Indeed, today I just read a statistic that 80 percent of Americans pay more in payroll taxes than they pay in income taxes. And these can be quite burdensome. Because unlike income taxes, they start at $1.
So it was wrong and misleading in terms of the nonpayers. But where it’s particularly misleading is when it comes to this top 1 percent. We see this all the time, whenever there are movements to impose more taxes on the wealthy. The stories start popping up in The Wall Street Journal, The Washington Post, The Economist — those are just in the past couple of months. They all say: What are you talking about? The top 1 percent are already paying 40 percent of the income taxes.
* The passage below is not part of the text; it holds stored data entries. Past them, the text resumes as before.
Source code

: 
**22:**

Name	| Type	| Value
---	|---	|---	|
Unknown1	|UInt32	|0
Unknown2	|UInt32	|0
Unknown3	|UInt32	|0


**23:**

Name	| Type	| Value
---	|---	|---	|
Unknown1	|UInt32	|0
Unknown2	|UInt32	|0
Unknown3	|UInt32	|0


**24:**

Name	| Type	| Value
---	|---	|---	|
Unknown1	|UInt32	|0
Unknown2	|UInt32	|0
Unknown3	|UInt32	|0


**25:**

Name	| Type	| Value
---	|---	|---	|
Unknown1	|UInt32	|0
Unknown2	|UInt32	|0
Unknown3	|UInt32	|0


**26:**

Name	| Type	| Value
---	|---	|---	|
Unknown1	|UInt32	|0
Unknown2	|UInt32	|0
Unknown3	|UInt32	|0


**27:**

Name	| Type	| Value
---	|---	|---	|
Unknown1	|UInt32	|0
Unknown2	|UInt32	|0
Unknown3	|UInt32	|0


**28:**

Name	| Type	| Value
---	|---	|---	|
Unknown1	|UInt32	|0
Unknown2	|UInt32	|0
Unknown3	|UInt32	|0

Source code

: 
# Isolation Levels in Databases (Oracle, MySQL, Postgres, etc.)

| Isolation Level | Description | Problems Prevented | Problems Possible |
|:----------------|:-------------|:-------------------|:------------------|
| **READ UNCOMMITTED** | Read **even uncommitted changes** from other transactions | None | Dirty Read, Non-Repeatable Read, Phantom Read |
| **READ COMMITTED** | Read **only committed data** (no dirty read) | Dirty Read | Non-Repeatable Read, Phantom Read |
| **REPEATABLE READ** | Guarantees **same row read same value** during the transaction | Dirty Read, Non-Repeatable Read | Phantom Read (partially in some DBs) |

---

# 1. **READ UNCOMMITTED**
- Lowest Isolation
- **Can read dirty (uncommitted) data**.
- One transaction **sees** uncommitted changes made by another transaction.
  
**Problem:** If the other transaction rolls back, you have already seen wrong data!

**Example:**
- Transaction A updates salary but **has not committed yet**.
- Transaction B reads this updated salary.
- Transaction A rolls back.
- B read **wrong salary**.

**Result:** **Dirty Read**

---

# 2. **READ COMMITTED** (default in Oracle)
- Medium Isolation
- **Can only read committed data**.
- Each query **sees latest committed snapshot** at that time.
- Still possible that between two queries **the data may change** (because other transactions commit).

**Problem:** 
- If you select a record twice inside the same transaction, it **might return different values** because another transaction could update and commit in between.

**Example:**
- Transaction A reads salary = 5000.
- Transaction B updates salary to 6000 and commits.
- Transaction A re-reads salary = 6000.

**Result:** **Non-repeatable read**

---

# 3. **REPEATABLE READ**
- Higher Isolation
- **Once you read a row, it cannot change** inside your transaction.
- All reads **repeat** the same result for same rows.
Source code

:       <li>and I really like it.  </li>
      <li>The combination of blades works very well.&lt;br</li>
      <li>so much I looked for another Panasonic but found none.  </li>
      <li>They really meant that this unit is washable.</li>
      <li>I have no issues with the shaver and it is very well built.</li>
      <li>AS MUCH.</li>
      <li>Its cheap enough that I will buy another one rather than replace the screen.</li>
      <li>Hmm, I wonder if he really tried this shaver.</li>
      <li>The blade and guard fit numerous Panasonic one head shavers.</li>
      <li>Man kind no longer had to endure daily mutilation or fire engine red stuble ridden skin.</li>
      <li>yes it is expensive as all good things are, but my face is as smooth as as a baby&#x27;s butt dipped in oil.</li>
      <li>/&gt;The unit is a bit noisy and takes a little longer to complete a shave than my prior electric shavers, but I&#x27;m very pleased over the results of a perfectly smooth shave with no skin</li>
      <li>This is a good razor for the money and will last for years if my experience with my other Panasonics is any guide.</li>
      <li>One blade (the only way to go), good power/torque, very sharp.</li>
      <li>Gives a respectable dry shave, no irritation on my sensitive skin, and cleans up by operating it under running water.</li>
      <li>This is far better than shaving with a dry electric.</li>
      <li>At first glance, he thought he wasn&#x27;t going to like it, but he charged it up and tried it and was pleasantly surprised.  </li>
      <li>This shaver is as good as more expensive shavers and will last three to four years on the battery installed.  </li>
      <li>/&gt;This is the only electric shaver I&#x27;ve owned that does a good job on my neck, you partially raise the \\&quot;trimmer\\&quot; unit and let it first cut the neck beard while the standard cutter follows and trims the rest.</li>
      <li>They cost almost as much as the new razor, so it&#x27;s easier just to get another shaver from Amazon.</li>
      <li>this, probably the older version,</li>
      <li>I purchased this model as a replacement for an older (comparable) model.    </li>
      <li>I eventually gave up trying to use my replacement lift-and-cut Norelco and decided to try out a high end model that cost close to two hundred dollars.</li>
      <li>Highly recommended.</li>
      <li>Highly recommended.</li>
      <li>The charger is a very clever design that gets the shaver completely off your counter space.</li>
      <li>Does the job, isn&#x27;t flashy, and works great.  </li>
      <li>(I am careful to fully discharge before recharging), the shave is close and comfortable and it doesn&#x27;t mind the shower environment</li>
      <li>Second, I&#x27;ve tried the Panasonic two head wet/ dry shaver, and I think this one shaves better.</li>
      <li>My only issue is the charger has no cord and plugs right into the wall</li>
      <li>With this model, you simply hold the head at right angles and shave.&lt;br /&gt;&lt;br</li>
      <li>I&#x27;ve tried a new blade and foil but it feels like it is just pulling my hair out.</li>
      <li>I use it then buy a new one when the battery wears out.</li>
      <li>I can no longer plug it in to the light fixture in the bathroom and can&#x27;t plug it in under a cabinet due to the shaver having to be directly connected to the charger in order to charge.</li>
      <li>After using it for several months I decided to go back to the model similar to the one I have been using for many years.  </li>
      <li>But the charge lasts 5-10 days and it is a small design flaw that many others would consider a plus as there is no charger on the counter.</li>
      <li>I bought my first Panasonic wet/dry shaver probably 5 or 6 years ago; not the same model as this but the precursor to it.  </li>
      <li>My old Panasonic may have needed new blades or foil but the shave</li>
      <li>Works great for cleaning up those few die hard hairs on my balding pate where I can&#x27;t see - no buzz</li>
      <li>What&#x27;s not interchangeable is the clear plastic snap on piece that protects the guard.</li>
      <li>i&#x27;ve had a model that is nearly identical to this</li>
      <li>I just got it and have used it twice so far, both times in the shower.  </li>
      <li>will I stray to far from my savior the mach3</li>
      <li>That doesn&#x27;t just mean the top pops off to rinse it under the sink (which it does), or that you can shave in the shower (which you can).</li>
And what this isn’t capturing is that statistic is referring to the top 1 percent of income earners. Those with the most income. High-income lawyers, doctors, finance people — they indeed are paying a significant chunk of the income taxes.
However, when it comes to the wealthiest Americans — Zuckerberg, Bezos, Musk, Larry Ellison, all the people we hear about so often — they are just as likely to be in the 40 percent of nonpayers as they are in the top 1 percent of payers.
https://www.nytimes.com/2026/04/17/opinion/ezra-klein-podcast-ray-madoff.html
How is that possible? Because the uber rich get their wealth by virtue of the increasing value of the stock they own. Bezos, for example, has never taken a salary in excess of $82K. That amount is what he pays state and federal income taxes on. The money he uses to live his wealthy lifestyle with is money borrowed against the value of his stock. His can actually deduct the interest payments on that borrowed money. So his billions in wealth are not taxed.
Google, Charles Littlejohn. He released information about high wealth individuals and was sent to prison for it.
https://www.taxnotes.com/featured-analysis/littlejohns-unjust-tax-sentence/2024/05/17/7jhtz
His investigation found that.........
Warren Buffett had what they call a true tax rate of 0.1 percent; Jeff Bezos had 0.98 percent; Michael Bloomberg had 1.3 percent.